JW Anderson achieved a 2,989 percent increase in YouTube engagement 60 days post-launch, and the campaign is still continuing its momentum, resulting in a longer term success. Views of the YouTube video on the brand’s SS21 collection increased by 555 percent over the following 60 days.
“The biggest thing that we noticed is that previously brands were hesitant on pulling back the curtain too much, and they felt like this moment in time needed to be preserved for the fashion elite,” said Bringé. “But what we have seen perform the best is those brands that are continuing to mould, or to put together the physical and the digital, and that's absolutely going to be the future.”
And last but not least, when it comes to creating content on YouTube, brands should think about creating more of a series than just a one-off posting. In addition to live-streaming its show, Versace also released five videos in relation to its Versacepolis collection. The brand saw an increase of more than 500 percent in MIV® and over 700 percent in engagement as a result of its frequent posting within the 60 days post-show. Like most social platforms, YouTube encourages users to publish uploads frequently, so brands who make smart decisions on posting frequency will see positive results.
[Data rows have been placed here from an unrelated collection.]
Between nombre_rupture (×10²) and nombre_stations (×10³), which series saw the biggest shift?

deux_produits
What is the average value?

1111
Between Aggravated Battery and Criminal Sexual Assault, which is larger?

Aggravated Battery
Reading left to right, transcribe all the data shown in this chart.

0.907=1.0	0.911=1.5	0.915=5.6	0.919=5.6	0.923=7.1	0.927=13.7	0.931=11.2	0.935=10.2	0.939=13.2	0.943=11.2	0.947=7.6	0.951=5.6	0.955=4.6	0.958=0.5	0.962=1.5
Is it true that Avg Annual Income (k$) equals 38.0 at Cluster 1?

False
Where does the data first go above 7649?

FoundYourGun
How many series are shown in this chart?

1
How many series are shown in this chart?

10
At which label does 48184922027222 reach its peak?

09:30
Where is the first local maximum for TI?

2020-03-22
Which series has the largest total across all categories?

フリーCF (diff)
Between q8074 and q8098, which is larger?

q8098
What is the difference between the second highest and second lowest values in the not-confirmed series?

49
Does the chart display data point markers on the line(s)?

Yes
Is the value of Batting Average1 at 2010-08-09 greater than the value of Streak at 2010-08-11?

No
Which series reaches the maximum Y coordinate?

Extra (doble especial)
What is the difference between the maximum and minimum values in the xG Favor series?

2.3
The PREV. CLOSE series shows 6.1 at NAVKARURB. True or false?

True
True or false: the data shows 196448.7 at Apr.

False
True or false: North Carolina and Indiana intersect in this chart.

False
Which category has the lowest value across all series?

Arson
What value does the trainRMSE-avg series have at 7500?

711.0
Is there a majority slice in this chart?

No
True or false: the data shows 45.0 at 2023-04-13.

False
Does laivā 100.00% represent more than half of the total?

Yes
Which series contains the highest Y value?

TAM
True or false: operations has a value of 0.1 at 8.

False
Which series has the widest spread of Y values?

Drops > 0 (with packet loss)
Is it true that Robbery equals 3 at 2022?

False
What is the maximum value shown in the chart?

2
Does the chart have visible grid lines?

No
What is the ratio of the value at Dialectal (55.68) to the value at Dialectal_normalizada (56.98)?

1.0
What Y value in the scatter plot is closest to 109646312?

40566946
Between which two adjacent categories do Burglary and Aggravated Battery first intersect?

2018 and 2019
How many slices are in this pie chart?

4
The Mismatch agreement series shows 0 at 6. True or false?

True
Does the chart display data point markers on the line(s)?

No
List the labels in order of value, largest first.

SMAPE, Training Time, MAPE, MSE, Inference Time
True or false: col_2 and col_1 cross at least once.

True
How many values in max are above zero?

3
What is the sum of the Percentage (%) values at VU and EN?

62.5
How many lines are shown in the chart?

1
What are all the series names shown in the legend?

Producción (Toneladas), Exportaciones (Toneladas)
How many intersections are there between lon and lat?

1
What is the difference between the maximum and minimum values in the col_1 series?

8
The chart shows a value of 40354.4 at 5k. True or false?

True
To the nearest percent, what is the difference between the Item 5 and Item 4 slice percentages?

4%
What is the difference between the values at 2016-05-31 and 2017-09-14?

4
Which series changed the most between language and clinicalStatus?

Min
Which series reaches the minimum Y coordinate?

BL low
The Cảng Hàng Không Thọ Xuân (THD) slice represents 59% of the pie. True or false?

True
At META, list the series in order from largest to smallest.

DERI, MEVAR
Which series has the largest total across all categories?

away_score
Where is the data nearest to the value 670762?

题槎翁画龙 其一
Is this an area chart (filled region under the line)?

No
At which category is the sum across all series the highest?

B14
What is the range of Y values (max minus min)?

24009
In the end, the key to an increased brand performance lies in creating a long-term strategy; introducing a series of video content rather than a one-off posting helps create a lasting impact.
“What we constantly reinforce to our fashion partners is that the golden rule for YouTube is that content should be around six to 10 minutes long, it should have a narrative, so has a beginning, a middle, and an end and that it reveals a secret, teaches a lesson or peels back the curtain in some way to the viewer,” said Blasberg.
“So, the best content definitely tells a story. It's more than just a pretty video of a girl walking down the beach holding a purse or models walking back and forth on the runway,” he added. “Right now, to win in the digital sphere, you need to think beyond the runway, you need to think about how to tell your story on your own channel and on your own terms, and control your own narrative,” he added.